7. (SBU) In a replay of the clash of aboriginal and modern 
culture that has been replayed in the USA, Canada, Australia and 
elsewhere, differing conceptions of land ownership and land 
rights have also played a significant role in breeding 
resentment among ethnic minorities.  In Vietnam's case, ethnic 
minority individuals frequently complain that the GVN 
"confiscated" their lands on the pretext of being "unused." 

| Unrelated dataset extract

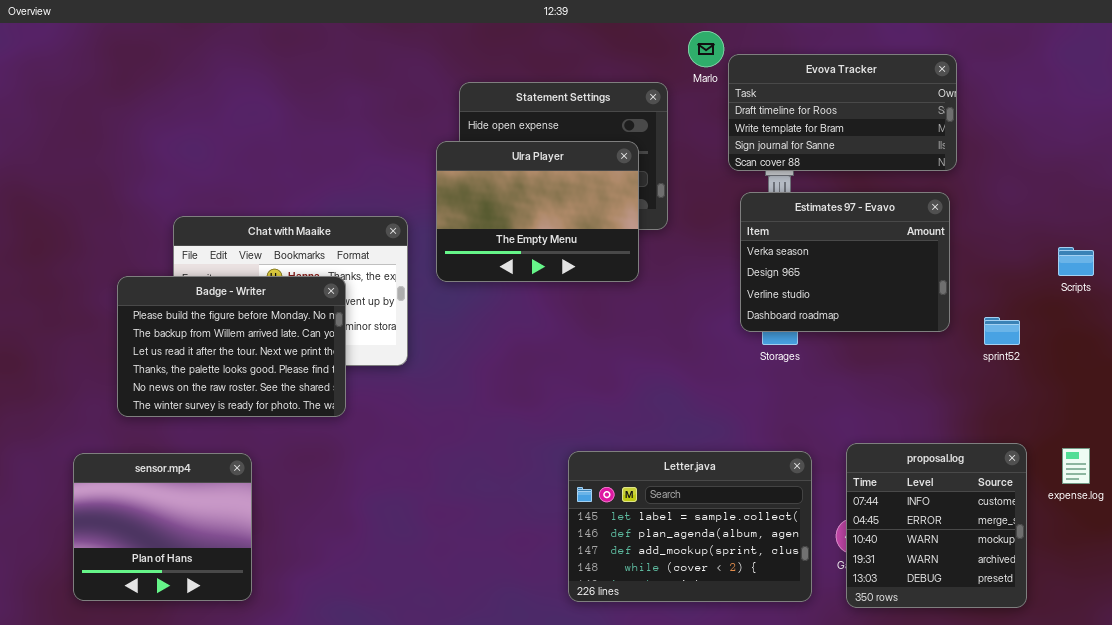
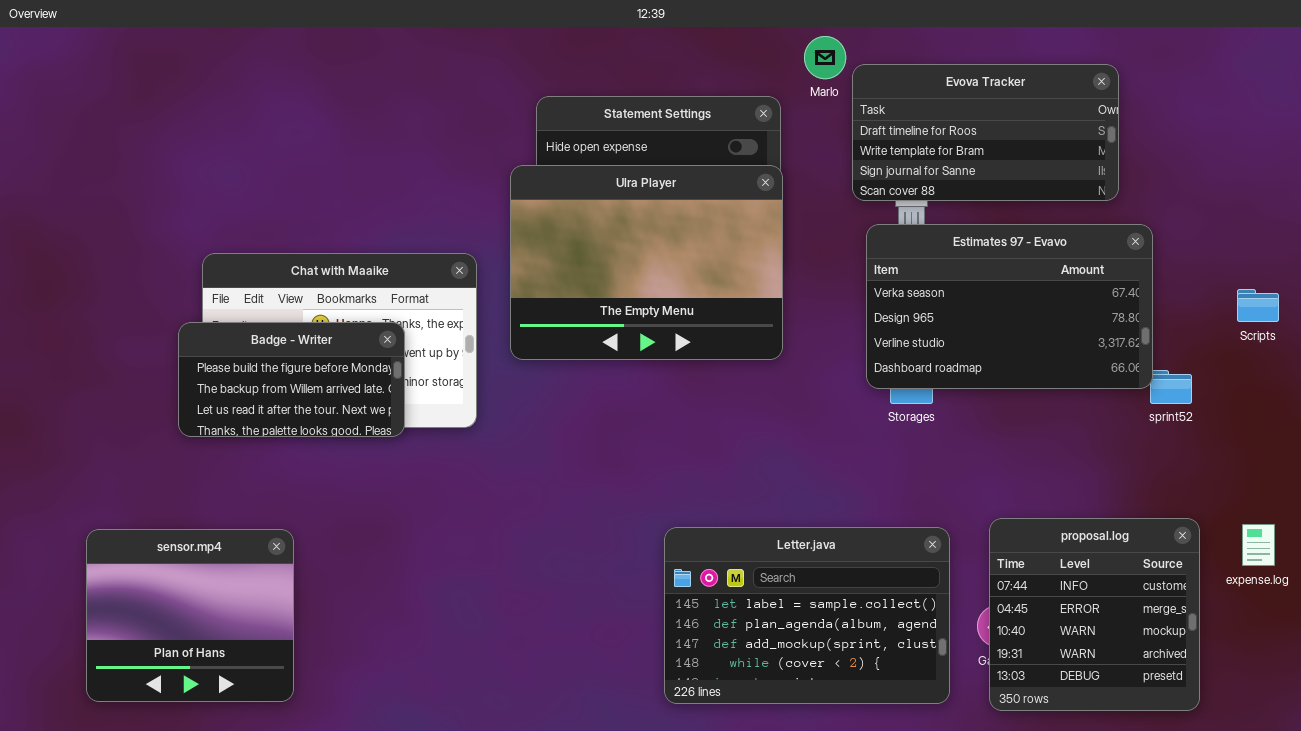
Ulra Player: [436,141,639,282] -> [510,165,783,360], resized
Estimates 97 - Evavo: [740,192,950,332] -> [866,224,1153,389], resized
Badge - Writer: [117,276,346,417] -> [178,322,405,437], resized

Within the tradition conceptions of land and territory among 
Central Highlands minorities, the "territory" of one village or 
ethnic group consists not just of the land where they live and 
farm at any given time.  Instead, it includes the entire forest 
region in the area where the group lives, areas where they have 
lived and areas where they might live again in the future, as 
over time they abandon one area to be slowly reclaimed by the 
forest and relocate their dwellings and farms to newly cleared 
forest land.  Ethnic Vietnamese immigrants, in contrast, 
typically viewed tribal lands as consisting only of those lands 
actively used for farms and homes by the ethnic minorities at 
the time the immigrants arrived.  The immigrants -- and GVN 
officials charged with distributing land rights -- viewed all 
other surrounding forest land as "vacant." 
 
8. (SBU) While government loan programs (such as Programs 134 
and 135) target ethnic minorities for microfinance loans, their 
Kinh counterparts frequently out-compete them with their greater 
access to capital.  According to some ethnic minority members 
who have returned to Vietnam after fleeing to Cambodia in search 
of a better life, ethnic minorities can generally borrow only 
4-20 million dong (240-1200 USD), while their Kinh neighbors can 
borrow up to 100 million dong (6000 USD).  Such differences are 
not necessarily the result of prejudice.  Banks are reluctant to 
loan more to ethnic minorities because they both generally do 
not have sufficient collateral and have history of fleeing to 
Cambodia, a sad but true factor.  Minorities' relative lack of 
access to capital, however, serves to further compound the 
growing gap between them and ethnic Vietnamese both by allowing 
ethnic Vietnamese to profit more from the most profitable cash 
crops and by perpetuating an environment in which ethnic 
minorities do not learn the skills needed to interact with 
modern banks or manager larger-scale operations. 
 
COMMENT 
------- 
9. (SBU) As long as substantial numbers of Montagnards feel 
marginalized and angry, the Central Highlands will remain a 
tense and potentially unstable region.  While some in the GVN 
continue to see FULRO separatism in every dark jungle corner, 
ethnic minority discontent is primarily rooted in economic 
deprivation and fears -- well-founded fears, based upon the 
unfortunate history of aboriginal peoples in other nations -- 
that the clash of aboriginal and modern cultures will lead to a 
loss of ethnic traditions and ultimately even ethnic identity. 
Defusing this volatile situation will be very challenging even 
if the GVN is successful in eradicating corruption and other 
forms of active discrimination against ethnic minorities.  End 
Comment. 
 
10. (U) This cable was coordinated with Embassy Hanoi.